◆ **DIRECTIONS FOR THIS TASK**
The answer must consist of every line in the records that contains the word "hand".

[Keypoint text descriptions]
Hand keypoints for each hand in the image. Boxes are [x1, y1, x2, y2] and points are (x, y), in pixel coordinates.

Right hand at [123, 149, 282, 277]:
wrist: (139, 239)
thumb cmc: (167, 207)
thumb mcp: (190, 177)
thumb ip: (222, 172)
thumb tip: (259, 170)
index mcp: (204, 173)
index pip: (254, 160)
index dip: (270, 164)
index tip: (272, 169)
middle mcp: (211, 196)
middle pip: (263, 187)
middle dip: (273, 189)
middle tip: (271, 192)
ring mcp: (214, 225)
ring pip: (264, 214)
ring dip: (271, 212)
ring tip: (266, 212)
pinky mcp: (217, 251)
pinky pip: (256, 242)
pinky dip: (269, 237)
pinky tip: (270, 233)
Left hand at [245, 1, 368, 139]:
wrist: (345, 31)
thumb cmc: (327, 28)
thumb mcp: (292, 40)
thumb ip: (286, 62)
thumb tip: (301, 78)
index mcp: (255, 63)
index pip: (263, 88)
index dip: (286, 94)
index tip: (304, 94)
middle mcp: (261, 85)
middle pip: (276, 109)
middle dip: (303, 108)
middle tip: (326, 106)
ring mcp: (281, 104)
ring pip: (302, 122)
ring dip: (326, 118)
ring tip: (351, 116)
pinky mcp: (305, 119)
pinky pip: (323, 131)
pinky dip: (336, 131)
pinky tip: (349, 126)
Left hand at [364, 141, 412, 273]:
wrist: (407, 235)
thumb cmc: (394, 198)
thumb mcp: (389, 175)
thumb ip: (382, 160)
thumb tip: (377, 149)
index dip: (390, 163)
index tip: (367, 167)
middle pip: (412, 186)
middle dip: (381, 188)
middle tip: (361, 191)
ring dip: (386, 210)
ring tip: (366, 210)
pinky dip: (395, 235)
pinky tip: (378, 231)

◆ **OUTPUT FOR THIS EXERCISE**
Hand keypoints for each hand in the image. Boxes are [x1, y1, x2, y2] and points are (x, y), in pixel coordinates.
Right hand at [123, 149, 282, 277]:
Left hand at [245, 1, 368, 139]:
Left hand at [364, 141, 412, 273]:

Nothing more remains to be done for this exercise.